───── Dataset excerpts ─────

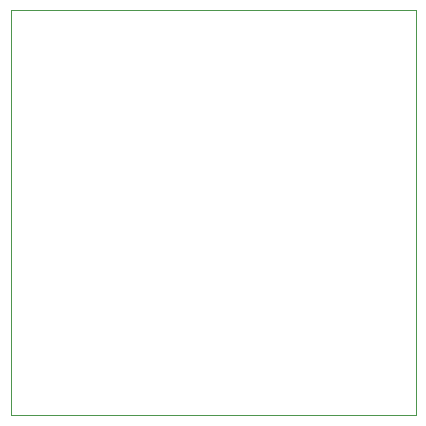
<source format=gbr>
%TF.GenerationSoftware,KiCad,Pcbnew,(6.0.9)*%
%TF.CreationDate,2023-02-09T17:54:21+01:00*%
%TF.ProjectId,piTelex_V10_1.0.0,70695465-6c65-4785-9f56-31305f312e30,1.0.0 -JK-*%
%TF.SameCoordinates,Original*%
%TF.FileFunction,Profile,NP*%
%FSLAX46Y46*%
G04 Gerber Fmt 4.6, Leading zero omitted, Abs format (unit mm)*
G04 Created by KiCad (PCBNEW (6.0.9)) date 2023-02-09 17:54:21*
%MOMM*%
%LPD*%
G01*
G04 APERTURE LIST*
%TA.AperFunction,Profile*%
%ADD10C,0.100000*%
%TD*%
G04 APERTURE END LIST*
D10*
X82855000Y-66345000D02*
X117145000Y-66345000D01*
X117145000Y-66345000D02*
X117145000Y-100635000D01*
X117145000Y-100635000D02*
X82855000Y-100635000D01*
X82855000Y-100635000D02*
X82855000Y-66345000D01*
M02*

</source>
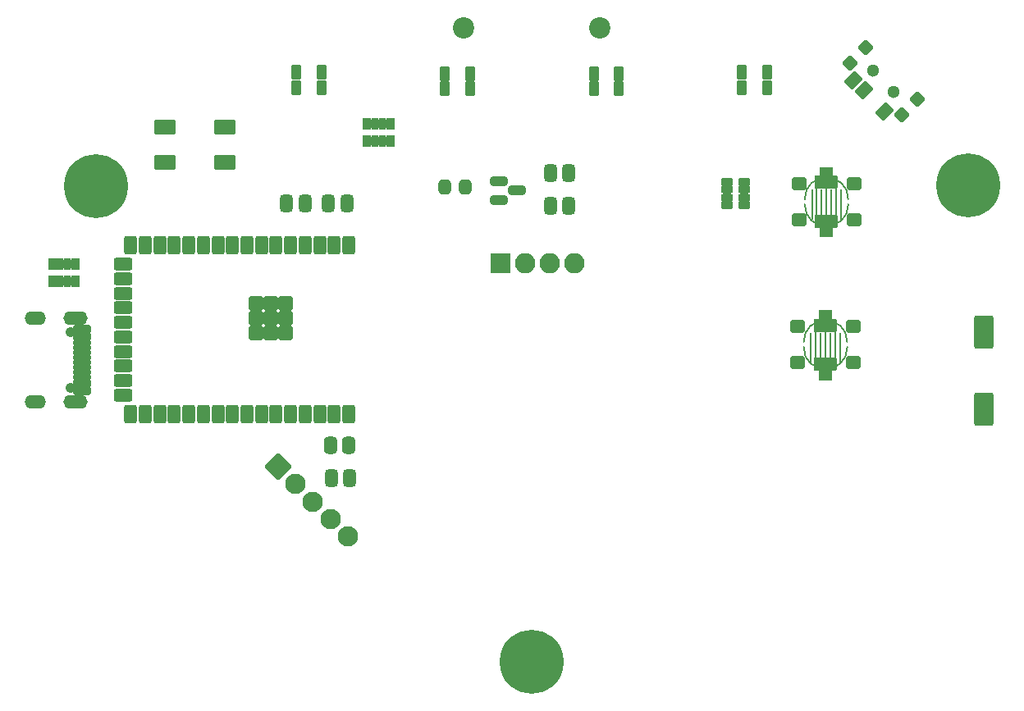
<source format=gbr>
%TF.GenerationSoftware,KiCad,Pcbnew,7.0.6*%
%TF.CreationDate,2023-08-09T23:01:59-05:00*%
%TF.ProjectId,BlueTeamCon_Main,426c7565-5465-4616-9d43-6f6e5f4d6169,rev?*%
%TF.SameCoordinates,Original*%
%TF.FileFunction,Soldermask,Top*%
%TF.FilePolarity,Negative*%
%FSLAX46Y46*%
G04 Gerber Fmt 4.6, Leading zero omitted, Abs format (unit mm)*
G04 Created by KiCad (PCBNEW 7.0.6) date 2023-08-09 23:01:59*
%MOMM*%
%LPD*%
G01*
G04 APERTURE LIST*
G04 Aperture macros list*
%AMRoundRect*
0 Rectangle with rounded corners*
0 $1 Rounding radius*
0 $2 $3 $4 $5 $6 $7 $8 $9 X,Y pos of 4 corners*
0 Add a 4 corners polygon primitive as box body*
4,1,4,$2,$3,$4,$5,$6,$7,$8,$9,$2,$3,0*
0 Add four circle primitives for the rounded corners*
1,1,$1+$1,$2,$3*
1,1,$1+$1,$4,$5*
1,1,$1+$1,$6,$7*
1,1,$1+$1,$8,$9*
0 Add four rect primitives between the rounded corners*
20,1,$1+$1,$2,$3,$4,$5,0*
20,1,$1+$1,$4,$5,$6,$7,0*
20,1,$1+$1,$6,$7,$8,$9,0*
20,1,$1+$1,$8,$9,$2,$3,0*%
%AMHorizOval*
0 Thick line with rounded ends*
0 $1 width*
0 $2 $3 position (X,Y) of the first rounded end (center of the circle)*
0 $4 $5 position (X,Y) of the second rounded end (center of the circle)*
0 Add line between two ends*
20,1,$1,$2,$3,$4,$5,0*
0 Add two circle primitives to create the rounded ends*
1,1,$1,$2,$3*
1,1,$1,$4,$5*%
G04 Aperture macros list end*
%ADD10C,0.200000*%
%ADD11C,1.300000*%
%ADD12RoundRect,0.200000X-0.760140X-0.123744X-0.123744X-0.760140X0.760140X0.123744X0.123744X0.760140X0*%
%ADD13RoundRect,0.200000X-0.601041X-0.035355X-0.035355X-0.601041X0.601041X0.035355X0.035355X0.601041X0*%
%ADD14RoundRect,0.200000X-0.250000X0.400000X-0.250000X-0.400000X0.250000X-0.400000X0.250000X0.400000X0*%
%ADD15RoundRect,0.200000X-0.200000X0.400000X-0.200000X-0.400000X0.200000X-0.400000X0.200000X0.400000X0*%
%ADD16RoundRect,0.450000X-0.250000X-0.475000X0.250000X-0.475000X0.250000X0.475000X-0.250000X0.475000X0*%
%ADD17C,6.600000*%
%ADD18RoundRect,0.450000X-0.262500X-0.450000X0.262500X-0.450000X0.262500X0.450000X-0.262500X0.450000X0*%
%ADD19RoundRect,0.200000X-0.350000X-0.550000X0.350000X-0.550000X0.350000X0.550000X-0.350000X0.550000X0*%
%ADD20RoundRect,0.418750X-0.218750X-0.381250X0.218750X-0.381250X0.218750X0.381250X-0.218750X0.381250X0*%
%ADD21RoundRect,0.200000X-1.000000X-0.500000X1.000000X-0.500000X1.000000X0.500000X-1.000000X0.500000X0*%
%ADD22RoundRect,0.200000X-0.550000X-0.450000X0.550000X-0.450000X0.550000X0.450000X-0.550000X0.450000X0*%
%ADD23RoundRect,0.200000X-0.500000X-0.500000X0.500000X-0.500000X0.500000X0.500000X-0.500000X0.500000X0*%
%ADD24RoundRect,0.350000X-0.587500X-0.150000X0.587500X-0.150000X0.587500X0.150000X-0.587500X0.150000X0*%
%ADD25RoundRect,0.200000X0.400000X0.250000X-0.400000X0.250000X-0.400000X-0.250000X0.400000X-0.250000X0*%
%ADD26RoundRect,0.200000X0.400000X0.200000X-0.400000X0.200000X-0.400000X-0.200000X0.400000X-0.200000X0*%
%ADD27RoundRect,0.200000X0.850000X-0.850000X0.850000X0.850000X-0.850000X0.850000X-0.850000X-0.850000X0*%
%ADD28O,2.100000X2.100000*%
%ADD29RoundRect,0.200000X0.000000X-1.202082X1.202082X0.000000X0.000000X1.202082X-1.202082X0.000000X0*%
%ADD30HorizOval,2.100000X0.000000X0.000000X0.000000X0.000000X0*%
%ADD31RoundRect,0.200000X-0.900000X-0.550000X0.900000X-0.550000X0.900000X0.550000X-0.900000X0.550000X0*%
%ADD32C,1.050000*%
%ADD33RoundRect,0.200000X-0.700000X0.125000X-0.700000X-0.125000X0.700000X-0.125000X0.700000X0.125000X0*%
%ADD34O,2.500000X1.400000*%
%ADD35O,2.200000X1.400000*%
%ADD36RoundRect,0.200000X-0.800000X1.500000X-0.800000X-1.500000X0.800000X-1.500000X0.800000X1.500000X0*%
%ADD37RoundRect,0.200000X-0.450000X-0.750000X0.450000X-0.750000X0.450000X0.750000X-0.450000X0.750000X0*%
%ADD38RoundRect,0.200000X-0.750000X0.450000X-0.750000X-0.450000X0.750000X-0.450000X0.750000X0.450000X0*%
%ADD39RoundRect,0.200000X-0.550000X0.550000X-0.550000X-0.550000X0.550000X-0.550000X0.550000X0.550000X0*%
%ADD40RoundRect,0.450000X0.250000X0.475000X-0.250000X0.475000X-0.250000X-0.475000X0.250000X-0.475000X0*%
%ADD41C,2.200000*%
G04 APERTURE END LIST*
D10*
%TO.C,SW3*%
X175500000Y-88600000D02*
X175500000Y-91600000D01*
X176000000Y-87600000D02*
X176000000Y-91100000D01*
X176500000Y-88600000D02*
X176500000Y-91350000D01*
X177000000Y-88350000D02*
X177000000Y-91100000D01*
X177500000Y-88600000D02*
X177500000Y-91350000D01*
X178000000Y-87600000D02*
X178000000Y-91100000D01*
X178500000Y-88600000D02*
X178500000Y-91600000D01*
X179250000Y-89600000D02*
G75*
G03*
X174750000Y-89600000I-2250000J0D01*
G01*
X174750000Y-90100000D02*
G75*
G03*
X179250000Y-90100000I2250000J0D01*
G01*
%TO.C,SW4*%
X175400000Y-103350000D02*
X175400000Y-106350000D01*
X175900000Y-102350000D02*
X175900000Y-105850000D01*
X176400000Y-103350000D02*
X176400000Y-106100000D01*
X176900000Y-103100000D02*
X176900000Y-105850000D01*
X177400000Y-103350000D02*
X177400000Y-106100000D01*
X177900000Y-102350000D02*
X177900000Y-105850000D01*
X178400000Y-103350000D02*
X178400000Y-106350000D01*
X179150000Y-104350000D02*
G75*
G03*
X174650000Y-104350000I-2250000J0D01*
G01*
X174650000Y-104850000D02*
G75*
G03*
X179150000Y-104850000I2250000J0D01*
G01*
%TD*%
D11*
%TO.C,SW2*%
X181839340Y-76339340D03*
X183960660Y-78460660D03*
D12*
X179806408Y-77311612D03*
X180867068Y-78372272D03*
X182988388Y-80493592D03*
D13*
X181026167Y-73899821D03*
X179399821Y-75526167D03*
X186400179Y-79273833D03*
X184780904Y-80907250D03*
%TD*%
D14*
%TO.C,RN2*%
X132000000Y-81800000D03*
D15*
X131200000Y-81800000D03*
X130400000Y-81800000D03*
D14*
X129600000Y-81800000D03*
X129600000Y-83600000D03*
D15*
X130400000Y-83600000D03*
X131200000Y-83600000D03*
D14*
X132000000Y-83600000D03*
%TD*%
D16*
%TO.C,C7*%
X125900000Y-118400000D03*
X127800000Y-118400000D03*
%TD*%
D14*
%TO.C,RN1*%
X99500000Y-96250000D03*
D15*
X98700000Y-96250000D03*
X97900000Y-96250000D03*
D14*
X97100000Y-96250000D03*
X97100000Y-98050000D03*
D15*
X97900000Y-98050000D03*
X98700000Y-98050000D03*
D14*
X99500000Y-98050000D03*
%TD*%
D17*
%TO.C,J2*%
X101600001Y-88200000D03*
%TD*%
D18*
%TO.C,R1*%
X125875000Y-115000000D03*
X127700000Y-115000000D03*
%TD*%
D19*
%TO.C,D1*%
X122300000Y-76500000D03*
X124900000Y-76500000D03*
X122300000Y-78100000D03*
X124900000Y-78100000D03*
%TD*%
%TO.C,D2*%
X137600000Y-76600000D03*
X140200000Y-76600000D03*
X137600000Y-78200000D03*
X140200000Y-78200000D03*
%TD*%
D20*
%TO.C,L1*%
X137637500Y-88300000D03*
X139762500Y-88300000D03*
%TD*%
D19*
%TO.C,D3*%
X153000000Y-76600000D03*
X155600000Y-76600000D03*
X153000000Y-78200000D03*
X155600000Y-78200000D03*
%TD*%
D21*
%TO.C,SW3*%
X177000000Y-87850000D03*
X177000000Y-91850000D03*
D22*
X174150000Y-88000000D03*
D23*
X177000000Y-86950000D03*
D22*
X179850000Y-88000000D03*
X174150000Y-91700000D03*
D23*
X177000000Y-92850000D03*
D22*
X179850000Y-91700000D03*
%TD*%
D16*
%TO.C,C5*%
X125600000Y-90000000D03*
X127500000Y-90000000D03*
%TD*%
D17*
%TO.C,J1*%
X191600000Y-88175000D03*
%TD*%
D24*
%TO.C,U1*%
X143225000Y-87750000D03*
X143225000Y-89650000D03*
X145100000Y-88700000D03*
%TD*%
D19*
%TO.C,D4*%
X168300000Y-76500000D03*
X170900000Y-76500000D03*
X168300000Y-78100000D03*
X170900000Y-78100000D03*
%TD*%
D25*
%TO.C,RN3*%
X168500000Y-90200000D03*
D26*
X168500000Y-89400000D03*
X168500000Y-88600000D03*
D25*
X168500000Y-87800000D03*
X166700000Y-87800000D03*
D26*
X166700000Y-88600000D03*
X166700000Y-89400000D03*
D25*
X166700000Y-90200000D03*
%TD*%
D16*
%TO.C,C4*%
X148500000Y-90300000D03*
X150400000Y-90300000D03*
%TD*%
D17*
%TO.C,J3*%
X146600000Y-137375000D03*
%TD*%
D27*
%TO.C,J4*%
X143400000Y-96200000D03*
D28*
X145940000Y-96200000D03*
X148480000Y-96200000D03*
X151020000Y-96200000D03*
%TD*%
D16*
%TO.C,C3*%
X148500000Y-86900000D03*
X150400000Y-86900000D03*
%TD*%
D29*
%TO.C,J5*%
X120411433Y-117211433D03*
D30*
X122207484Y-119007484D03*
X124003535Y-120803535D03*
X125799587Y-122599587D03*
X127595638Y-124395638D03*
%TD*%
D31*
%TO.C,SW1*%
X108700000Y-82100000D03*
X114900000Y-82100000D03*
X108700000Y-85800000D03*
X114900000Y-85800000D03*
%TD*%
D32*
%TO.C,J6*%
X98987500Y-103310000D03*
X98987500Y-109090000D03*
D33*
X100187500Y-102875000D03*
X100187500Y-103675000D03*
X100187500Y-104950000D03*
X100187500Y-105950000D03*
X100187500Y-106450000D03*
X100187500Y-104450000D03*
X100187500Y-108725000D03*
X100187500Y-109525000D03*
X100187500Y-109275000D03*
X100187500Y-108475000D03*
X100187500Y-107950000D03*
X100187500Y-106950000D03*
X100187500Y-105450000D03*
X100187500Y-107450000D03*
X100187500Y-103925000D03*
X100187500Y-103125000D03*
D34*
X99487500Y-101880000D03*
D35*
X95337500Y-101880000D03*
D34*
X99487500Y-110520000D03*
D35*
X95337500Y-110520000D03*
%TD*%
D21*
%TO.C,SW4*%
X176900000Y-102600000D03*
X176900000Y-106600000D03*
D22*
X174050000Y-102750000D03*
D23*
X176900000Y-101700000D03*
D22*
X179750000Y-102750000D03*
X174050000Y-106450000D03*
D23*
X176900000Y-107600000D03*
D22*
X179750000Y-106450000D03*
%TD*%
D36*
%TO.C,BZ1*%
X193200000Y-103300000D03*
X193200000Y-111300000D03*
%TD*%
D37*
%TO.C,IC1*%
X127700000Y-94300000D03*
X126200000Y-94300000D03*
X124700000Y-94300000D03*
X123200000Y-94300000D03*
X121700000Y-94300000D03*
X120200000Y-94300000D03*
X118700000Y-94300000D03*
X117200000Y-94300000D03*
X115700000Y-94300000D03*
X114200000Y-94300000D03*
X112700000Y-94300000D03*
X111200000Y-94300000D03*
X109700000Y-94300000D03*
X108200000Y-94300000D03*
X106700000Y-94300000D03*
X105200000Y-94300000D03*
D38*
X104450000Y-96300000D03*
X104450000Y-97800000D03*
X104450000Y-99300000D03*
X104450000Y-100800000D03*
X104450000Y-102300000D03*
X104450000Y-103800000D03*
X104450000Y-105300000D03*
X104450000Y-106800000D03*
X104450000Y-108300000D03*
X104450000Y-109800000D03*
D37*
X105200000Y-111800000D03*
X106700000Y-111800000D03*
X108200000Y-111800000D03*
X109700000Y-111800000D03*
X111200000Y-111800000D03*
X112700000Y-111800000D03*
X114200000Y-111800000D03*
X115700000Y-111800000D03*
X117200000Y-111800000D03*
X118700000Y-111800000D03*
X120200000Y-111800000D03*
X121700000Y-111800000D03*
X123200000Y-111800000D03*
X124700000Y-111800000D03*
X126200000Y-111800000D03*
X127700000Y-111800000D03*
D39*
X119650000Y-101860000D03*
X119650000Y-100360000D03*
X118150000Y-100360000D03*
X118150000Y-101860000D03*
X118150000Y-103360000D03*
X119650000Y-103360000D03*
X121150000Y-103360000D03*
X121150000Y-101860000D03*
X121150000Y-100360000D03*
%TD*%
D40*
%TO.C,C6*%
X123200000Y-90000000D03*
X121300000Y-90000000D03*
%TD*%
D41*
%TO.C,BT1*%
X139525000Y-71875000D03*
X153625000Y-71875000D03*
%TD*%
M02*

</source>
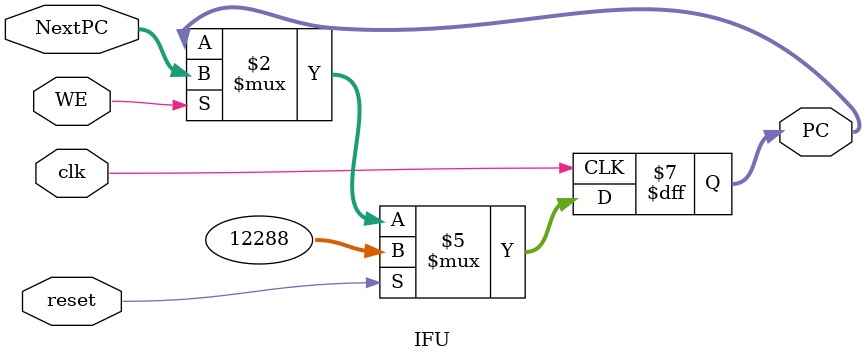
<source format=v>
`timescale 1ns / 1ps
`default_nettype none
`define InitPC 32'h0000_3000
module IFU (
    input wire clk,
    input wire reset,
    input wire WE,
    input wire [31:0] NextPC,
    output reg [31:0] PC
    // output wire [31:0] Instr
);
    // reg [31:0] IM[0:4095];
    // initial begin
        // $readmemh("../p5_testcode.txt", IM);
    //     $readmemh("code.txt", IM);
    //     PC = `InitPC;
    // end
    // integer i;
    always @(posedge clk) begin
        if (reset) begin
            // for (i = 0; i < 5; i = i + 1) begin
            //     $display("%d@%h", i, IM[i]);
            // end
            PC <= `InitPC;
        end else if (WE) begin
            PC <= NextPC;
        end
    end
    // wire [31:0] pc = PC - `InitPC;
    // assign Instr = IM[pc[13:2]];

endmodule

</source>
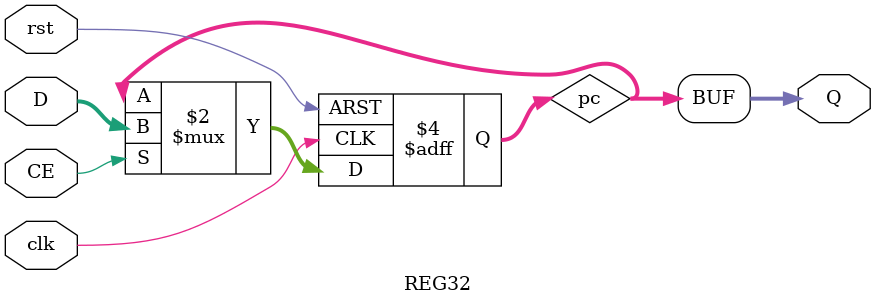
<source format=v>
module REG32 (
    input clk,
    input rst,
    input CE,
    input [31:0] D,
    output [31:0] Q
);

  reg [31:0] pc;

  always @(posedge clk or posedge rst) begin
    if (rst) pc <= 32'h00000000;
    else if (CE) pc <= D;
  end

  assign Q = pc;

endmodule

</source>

─────

Reproduce, character for character, only the lines of the preceding data that start at the line with "X105200000Y-111800000D03*" and end at the line with "X117200000Y-111800000D03*", both included.

**Written response:**
X105200000Y-111800000D03*
X106700000Y-111800000D03*
X108200000Y-111800000D03*
X109700000Y-111800000D03*
X111200000Y-111800000D03*
X112700000Y-111800000D03*
X114200000Y-111800000D03*
X115700000Y-111800000D03*
X117200000Y-111800000D03*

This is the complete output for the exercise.